The virtues of collaboration in the extraordinarily complex and capital-intensive business of microelectronic technology development have been long recognized and are only becoming more important as transition to manufacturing on 450 mm wafers accelerates.
Industry Alignment on Cost and Time Savings in the 450 mm Transition
Jonathan Davis,1 Frank Robertson,2 Allen Ware3
1SEMI 2G450C 3M+W Group
The virtues of collaboration in the extraordinarily complex and capital–intensive business of microelectronic technology development have been long recognized and are only becoming more important as transition to manufacturing on 450 mm wafers accelerates.
Commercial wafer fabs are dependent on intricate synchronization and interoperability of hardware, software and other technology that is provided from numerous companies around the world. Both chipmakers and their suppliers benefit from coordinated planning activity. Consequently, the industry has developed many ways to achieve alignment and efficiency, including roadmaps, consortia–facilitated activity and standards development, to name just a few.
Formation of the Global 450mm Consortium (G450C), announced by Governor Andrew Cuomo in September 2011 and based at the College of Nanoscale Science and Engineering (CNSE) in Albany, N.Y. (Figure 1), provided a clearer sense of customer commitment to 450 mm development. It also represented significant opportunity to increase levels of collaboration as the semiconductor industry implements the capability to manufacture its products on larger wafers.
Figure 1. The G450C is based at the College of Nanscale Science and Engineering in Albany, N.Y.

(Extracted page text data)
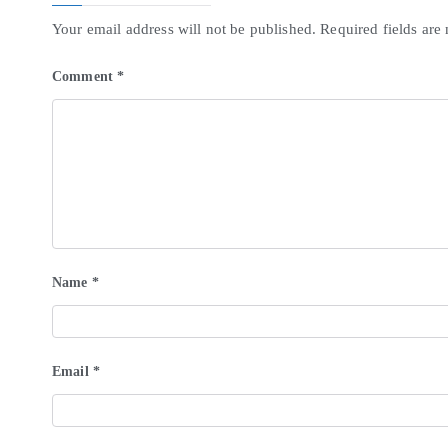
Your email address will not be published.
Required fields ar
Comment
*
Name
*
Email
*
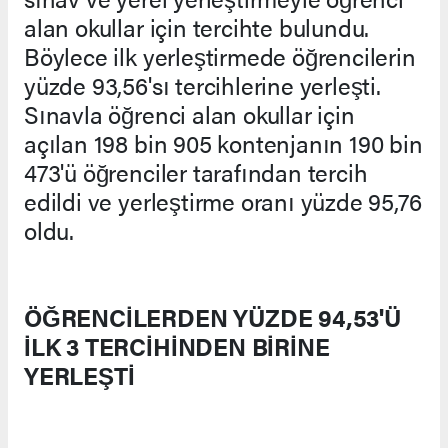
alan okullar için tercihte bulundu.
Böylece ilk yerleştirmede öğrencilerin
yüzde 93,56'sı tercihlerine yerleşti.
Sınavla öğrenci alan okullar için
açılan 198 bin 905 kontenjanın 190 bin
473'ü öğrenciler tarafından tercih
edildi ve yerleştirme oranı yüzde 95,76
oldu.
ÖĞRENCİLERDEN YÜZDE 94,53'Ü
İLK 3 TERCİHİNDEN BİRİNE
YERLEŞTİ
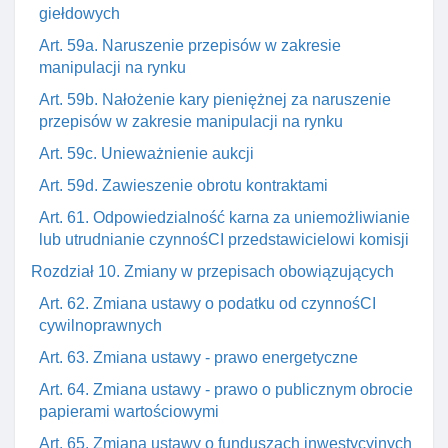
giełdowych
Art. 59a. Naruszenie przepisów w zakresie
manipulacji na rynku
Art. 59b. Nałożenie kary pieniężnej za naruszenie
przepisów w zakresie manipulacji na rynku
Art. 59c. Unieważnienie aukcji
Art. 59d. Zawieszenie obrotu kontraktami
Art. 61. Odpowiedzialność karna za uniemożliwianie
lub utrudnianie czynnośCI przedstawicielowi komisji
Rozdział 10. Zmiany w przepisach obowiązujących
Art. 62. Zmiana ustawy o podatku od czynnośCI
cywilnoprawnych
Art. 63. Zmiana ustawy - prawo energetyczne
Art. 64. Zmiana ustawy - prawo o publicznym obrocie
papierami wartościowymi
Art. 65. Zmiana ustawy o funduszach inwestycyjnych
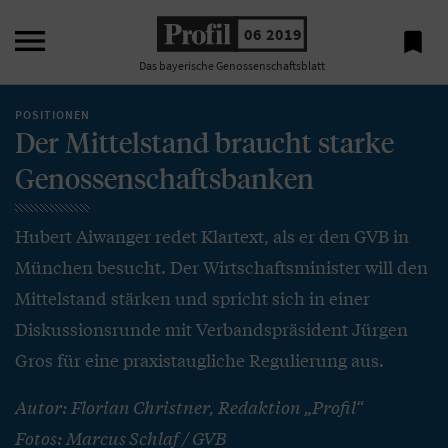

06 2019

Das bayerische Genossenschaftsblatt
POSITIONEN
Der Mittelstand braucht starke
Genossenschaftsbanken
Hubert Aiwanger redet Klartext, als er den GVB in
München besucht. Der Wirtschaftsminister will den
Mittelstand stärken und spricht sich in einer
Diskussionsrunde mit Verbandspräsident Jürgen
Gros für eine praxistaugliche Regulierung aus.
Autor: Florian Christner, Redaktion „Profil“
Fotos: Marcus Schlaf / GVB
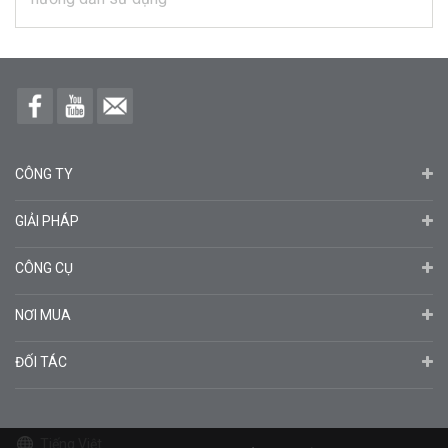
CÔNG TY
GIẢI PHÁP
CÔNG CỤ
NƠI MUA
ĐỐI TÁC
Tiếng Việt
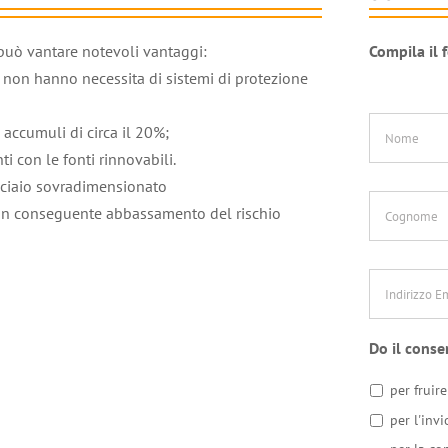
può vantare notevoli vantaggi:
Compila il 
e non hanno necessita di sistemi di protezione
Nome
*
 accumuli di circa il 20%;
i con le fonti rinnovabili.
acciaio sovradimensionato
Cognome
on conseguente abbassamento del rischio
Indirizzo
Email
*
Do il conse
per fruire
per l'inv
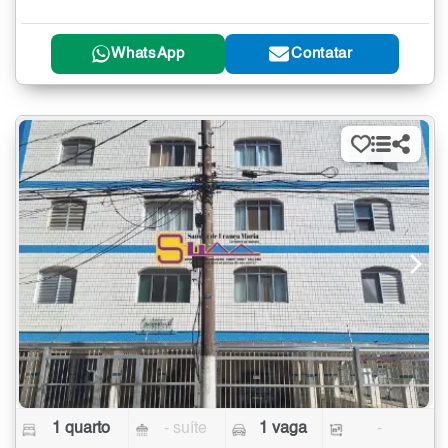
WhatsApp
Contatar
1 quarto
- suíte
1 vaga
-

## Your tasks
A) Write out the stretch of the 450 mm transition article from "Formation of the" through "Engineering in Albany, N.Y.".
B) In one to three sentences, explain why the industry has developed ways to achieve alignment and efficiency, according to the 450 mm transition article.
C) Proceed with the 450 mm transition article from the point where its text stops.

## Answers below
A)
Formation of the Global 450mm Consortium (G450C), announced by Governor Andrew Cuomo in September 2011 and based at the College of Nanoscale Science and Engineering (CNSE) in Albany, N.Y. (Figure 1), provided a clearer sense of customer commitment to 450 mm development. It also represented significant opportunity to increase levels of collaboration as the semiconductor industry implements the capability to manufacture its products on larger wafers.
Figure 1. The G450C is based at the College of Nanscale Science and Engineering in Albany, N.Y.

B) Commercial wafer fabs depend on intricate synchronization and interoperability of hardware, software and other technology supplied by numerous companies around the world. Because of this, both chipmakers and their suppliers benefit from coordinated planning. The industry has therefore developed means such as roadmaps, consortia-facilitated activity and standards development.

C)
By agreeing early in the transition on elements of chipmaking operations ranging from interoperable physical interfaces and components to streamlined methods for installation, the industry can save time and money. Another example of collaborative dialog is seen with the Facilities 450mm Consortium (F450C), a consortium formed in collaboration with G450C to focus on facilities and fab installation issues.
Standardization contributes to the efficiency of the industry in ways that provide significant benefits to all participants. A 2007 National Institute of Standards and Technology (NIST) study estimated $9.6 billion in benefits between 1996 and 2011 from standard test methods and software standards.
One of the most highly respected and effective platforms for semiconductor manufacturing technology collaboration occurs under the purview of SEMI Standards. This international consensus–based program was established in 1973, with clear procedures and attention to anti–trust, copyright and intellectual property sensitivities. To foster openness, transparency and inclusion, SEMI Standards activities are open to all interested parties, including chip manufacturers, suppliers, trade organizations and government agencies. Worldwide distribution of document drafts and ballots facilitates global consensus–building and helps achieve a common alignment toward complex technology development.
Standardization is strongly motivated by the need to establish consistent definitions and specifications that can be relied upon to function over time. However, standards are not static. They adapt and are revised as new learning occurs.
Over the past 40 years, all aspects of an automated fab have been addressed through a structure that includes thousands of industry volunteers, 23 global technical committees and 200 task forces. This formidable infrastructure has resulted in the current availability of more than 800 SEMI Standards and Safety Guidelines that are globally accessible through SEMIViews, a comprehensive online repository and document management tool.
Learning From the 300 mm Experience
At the last wafer size transition, a number of standards for physical interfaces and carriers were defined before prototypes were available, or in some cases before component concepts were firmed up. Despite good intentions to provide design frameworks, the lack of data on functionality, reliability and interoperability led to repeated modifications of the standards and an extended period before they were finalized.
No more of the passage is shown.